I am trying to use the new reduce_sum functionality in brms (which is a huge, appreciated upgrade!), but am getting a non-intuitive (to me) error message.
The model I am trying to fit is complex and has taken weeks to run using brms in the past. A few weeks ago when I learned about the new reduce_sum functionality, I amended the model to leverage it and started it again. The model finished compiling at the 3 week mark, but did not return the expected brms object; rather, I received this disappointing error message:
The model has successfully run to completion with brms before using across-chain parallelization (but not within-chain parallelization), and I can run the model using the epilepsy data set in the brms vignette with within-chain parallelization successfully.
Speeding up a bernoulli logit type model is hard with reduce_sum and things depend on details if you actually gain. So you should try out if your model really speeds up using a sub-sampled data-set.
Sorry to hear that your long run simply crashed. I would suggest you download the more recent version of brms from CRAN or you even go with the github brms as there were a few fixes for reduce_sum. It‘s still odd to hear that the model ran for a long time just fine and then crashed.
Since you are on Windows and you are struggling with runtime… you may want to consider using the WSL emulation of Linux and run things in that envirnoment (its still under Windws). People have reported significant speedups doing that.

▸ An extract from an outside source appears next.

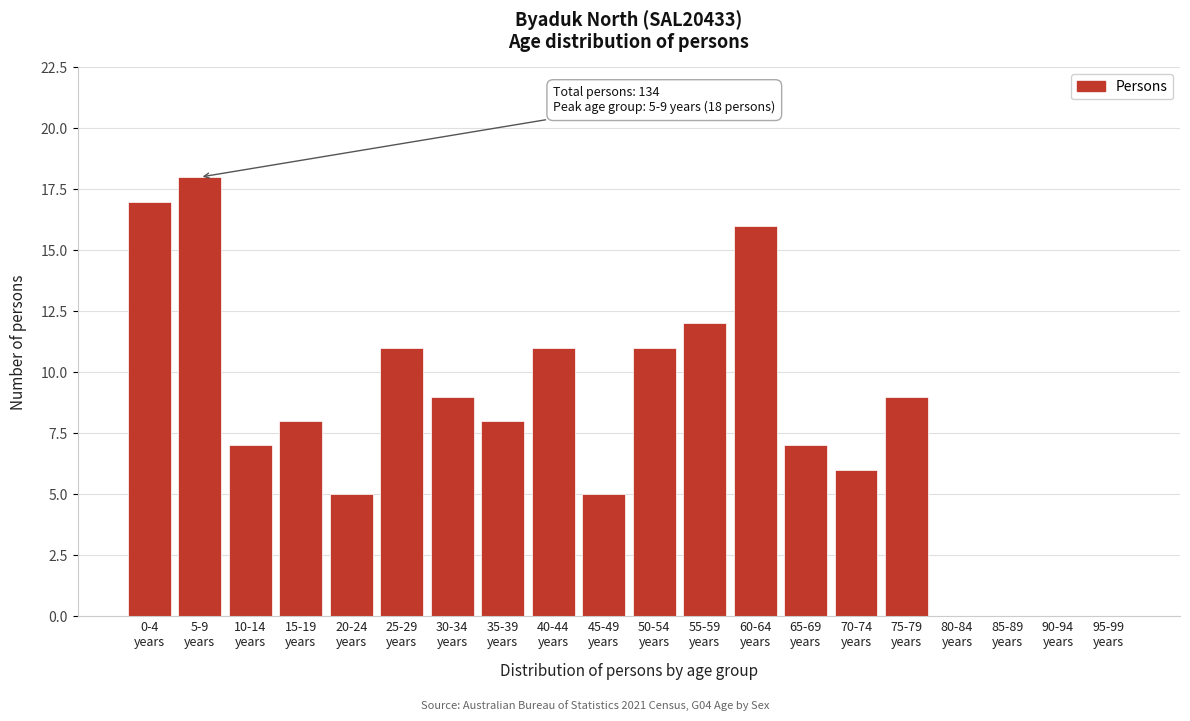

What is the sum of all values?

160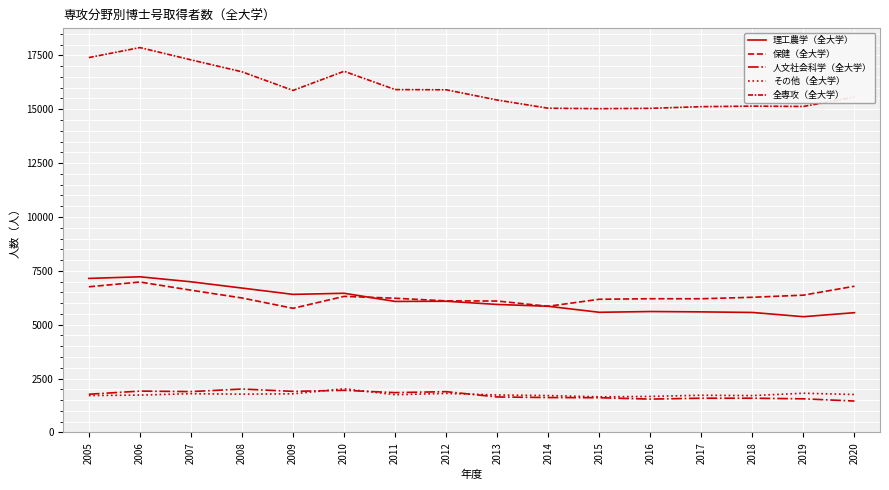

Is this an area chart (filled region under the line)?

No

Thanks for the advice! The runtime speed-up was substantial with reduce_sum (~1 month with 3000 iterations with 4 chains vs. 3 weeks with 4000 iteractions with 4 chains and 3 cores per chain), it was just disappointing to crash at the end.
I’ll try the developer version of brms first and report back if I still have an issue.
I ran the same model for a small number of iterations (200) with across- and within-chain parallelization. The model again finished running, but yielded the following error message and did not return a brms object:
Error: Supplied CSV file is corrupt!
I still have the R session open.
For parameters, the model has in excess of 100k with a little over 300k observations.
Can you run tempdir(), you should see something like "C:\\Users\\Rok\\AppData\\Local\\Temp\\RtmpWWF8hi" and check the folder above the reported one. In my case "C:\\Users\\Rok\\AppData\\Local\\Temp\\. Check if any of the subfolder have any recently generated .csv files.
I updated my brms install to the latest developer version and tried a short run (200 iterations) again. The model again ran but, when finished, provided the same error:
Popping back in to provide an update: I followed @wds15’s suggestion to try WSL, and the model successfully executed (still not quite converged, but progress)! So, I assume there is an issue with Windows per @rok_cesnovar’s comment?